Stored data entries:
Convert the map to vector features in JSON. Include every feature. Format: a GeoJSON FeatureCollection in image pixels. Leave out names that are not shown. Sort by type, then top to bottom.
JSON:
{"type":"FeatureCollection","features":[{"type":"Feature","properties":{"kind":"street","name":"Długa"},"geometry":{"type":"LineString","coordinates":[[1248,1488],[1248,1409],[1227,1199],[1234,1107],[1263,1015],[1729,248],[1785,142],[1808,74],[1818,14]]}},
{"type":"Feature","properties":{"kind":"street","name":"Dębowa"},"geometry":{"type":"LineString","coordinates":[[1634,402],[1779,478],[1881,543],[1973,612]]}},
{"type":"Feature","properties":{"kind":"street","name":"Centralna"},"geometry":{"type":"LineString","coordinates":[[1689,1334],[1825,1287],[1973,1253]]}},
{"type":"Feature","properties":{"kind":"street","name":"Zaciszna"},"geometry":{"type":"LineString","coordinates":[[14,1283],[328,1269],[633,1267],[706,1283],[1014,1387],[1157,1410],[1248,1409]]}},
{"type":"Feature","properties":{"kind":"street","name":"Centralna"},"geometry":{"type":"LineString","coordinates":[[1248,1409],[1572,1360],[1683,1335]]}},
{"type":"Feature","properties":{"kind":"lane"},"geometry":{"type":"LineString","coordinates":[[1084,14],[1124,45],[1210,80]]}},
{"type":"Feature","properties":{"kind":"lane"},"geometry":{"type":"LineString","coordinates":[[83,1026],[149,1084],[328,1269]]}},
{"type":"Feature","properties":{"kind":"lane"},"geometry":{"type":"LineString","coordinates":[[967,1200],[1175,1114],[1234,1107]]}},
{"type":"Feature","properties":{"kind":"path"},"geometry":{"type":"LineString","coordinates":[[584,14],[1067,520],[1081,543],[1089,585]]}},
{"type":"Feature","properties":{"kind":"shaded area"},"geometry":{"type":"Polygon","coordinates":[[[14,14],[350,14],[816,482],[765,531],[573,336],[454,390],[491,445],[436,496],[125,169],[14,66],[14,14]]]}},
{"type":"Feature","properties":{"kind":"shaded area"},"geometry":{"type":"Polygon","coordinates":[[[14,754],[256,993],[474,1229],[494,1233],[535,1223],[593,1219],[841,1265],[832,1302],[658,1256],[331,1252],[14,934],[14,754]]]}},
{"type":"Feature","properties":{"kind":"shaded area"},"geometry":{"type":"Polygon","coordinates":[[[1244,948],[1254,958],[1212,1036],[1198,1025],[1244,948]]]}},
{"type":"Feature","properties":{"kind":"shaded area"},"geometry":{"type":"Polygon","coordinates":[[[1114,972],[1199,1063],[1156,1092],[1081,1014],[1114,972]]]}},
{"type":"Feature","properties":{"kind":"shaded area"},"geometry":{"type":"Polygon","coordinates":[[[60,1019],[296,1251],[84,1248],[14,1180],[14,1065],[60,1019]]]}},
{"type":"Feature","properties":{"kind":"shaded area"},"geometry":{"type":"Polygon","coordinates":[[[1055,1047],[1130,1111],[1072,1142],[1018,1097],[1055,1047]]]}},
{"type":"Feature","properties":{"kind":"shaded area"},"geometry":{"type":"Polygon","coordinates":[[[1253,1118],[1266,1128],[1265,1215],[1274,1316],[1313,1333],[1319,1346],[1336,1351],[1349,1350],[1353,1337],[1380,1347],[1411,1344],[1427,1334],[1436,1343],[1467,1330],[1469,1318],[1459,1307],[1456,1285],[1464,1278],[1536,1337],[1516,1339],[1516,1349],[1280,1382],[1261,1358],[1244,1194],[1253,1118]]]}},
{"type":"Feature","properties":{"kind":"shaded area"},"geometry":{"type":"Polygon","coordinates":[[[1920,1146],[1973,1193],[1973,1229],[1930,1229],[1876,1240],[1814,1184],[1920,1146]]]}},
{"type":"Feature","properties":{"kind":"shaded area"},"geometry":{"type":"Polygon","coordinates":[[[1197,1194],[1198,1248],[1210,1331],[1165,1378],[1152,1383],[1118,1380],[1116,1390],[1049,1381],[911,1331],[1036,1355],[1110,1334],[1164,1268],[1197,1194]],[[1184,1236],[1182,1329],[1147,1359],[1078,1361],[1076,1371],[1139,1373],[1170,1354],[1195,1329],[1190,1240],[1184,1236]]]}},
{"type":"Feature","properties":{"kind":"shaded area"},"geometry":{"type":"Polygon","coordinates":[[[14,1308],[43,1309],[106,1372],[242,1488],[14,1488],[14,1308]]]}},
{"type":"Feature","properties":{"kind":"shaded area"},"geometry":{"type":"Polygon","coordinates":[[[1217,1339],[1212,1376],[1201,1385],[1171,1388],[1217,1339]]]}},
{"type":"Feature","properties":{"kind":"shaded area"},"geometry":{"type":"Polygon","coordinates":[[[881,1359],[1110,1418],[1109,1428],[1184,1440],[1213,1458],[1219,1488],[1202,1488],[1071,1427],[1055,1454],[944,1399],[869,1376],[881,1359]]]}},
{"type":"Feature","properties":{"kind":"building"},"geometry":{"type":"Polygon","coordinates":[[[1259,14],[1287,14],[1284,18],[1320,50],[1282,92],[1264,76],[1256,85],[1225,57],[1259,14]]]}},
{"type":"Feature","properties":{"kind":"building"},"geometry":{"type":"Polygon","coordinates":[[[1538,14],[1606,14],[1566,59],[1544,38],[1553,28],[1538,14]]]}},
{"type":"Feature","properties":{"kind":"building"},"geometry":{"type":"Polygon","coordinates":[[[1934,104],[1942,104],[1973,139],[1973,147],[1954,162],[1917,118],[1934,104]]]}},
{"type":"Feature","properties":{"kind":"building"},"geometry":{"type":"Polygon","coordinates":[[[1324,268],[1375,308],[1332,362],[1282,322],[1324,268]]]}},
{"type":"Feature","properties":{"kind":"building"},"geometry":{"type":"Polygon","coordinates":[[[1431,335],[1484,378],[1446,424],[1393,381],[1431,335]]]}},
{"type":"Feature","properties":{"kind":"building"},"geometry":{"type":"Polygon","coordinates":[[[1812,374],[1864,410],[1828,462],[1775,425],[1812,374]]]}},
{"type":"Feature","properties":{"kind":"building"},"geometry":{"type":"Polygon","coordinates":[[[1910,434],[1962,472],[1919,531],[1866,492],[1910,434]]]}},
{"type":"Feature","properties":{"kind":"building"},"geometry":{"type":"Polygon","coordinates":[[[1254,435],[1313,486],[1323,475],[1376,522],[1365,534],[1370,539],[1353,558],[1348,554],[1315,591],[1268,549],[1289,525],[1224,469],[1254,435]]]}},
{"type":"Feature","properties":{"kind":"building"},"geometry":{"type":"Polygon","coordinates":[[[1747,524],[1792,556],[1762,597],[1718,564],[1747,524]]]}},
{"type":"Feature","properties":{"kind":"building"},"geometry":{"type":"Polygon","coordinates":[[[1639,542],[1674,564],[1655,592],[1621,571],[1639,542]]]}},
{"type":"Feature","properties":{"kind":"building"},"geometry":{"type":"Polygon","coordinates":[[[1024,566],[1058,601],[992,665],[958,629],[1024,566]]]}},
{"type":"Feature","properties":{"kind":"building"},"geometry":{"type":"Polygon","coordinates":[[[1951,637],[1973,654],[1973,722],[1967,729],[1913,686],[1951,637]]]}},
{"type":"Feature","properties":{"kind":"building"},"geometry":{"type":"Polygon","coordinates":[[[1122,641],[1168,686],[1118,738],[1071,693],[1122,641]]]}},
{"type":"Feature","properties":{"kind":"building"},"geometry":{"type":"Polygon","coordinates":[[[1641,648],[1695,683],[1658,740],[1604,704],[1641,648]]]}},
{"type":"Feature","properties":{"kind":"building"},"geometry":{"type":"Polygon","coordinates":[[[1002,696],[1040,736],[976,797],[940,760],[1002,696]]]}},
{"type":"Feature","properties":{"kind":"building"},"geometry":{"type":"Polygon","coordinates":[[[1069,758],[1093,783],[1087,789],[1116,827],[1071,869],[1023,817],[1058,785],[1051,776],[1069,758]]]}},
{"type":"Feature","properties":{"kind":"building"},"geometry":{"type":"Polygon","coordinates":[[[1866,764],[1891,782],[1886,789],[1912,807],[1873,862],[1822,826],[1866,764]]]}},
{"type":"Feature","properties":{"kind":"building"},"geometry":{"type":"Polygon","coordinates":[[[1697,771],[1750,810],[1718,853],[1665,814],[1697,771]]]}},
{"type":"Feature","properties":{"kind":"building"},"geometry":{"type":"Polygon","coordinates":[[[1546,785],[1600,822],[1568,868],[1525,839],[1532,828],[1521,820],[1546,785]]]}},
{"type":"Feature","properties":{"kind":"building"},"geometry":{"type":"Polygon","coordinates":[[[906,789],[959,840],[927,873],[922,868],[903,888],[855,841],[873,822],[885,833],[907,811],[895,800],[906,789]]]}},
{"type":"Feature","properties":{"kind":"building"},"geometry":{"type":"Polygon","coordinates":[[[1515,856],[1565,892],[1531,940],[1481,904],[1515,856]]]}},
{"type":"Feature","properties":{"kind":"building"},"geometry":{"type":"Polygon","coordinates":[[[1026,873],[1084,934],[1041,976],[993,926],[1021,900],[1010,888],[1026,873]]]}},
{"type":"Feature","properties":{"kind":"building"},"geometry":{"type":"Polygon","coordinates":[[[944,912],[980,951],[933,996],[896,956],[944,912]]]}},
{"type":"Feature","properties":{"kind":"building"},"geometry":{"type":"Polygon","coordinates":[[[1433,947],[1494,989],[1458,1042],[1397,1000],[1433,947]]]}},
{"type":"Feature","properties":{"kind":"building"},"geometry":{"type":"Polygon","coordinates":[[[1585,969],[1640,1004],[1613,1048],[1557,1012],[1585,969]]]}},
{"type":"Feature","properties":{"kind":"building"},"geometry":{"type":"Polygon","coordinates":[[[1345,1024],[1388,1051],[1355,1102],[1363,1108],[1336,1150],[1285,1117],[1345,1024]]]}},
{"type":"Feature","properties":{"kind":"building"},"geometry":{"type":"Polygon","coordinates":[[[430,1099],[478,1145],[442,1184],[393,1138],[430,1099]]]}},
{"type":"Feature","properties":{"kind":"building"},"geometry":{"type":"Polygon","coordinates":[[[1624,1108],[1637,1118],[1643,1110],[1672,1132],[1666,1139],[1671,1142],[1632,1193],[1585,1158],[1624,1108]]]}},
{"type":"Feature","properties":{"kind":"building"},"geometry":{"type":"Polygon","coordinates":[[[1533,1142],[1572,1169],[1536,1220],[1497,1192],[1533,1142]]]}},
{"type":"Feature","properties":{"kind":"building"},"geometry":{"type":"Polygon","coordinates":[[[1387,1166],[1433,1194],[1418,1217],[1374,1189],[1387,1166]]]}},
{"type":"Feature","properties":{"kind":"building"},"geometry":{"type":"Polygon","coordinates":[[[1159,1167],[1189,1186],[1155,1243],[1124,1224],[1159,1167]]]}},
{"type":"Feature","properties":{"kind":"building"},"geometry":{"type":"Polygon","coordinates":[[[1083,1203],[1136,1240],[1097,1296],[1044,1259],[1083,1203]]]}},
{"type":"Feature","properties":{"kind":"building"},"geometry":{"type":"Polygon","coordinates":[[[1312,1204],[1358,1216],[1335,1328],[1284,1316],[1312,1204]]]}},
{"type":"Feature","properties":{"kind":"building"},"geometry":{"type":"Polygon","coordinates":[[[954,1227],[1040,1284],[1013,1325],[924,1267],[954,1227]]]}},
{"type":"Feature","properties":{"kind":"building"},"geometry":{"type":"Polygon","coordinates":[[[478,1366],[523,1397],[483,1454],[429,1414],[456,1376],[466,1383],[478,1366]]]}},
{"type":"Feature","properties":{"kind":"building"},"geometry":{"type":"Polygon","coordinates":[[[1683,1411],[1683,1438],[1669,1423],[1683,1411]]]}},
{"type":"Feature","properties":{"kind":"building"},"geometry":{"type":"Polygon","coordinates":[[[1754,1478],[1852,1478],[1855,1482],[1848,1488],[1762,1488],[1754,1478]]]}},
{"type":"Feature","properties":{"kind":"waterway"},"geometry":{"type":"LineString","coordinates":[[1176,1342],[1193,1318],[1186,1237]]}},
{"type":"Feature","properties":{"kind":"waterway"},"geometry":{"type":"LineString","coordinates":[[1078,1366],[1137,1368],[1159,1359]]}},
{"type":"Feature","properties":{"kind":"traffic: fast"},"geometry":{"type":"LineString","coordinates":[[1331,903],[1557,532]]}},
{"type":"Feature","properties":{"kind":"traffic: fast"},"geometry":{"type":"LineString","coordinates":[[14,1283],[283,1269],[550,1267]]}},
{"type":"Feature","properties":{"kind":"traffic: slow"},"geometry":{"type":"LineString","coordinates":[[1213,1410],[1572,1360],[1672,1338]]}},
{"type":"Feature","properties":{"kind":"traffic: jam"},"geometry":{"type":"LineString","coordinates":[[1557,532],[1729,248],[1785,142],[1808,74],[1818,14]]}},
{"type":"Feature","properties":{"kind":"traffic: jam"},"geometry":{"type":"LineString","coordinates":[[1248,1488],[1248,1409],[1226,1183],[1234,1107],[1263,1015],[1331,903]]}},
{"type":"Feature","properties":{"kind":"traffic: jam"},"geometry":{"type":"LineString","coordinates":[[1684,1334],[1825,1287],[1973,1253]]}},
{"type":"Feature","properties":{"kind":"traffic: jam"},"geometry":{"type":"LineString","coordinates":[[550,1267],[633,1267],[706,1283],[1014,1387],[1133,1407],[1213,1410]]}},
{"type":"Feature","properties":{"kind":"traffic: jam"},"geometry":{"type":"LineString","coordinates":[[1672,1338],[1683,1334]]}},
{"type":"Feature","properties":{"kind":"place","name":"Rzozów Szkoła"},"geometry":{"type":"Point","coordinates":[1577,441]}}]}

Task to complete: Word search in the records above: please count the lines holding "features" and state the count alone.

Answer for the task: 2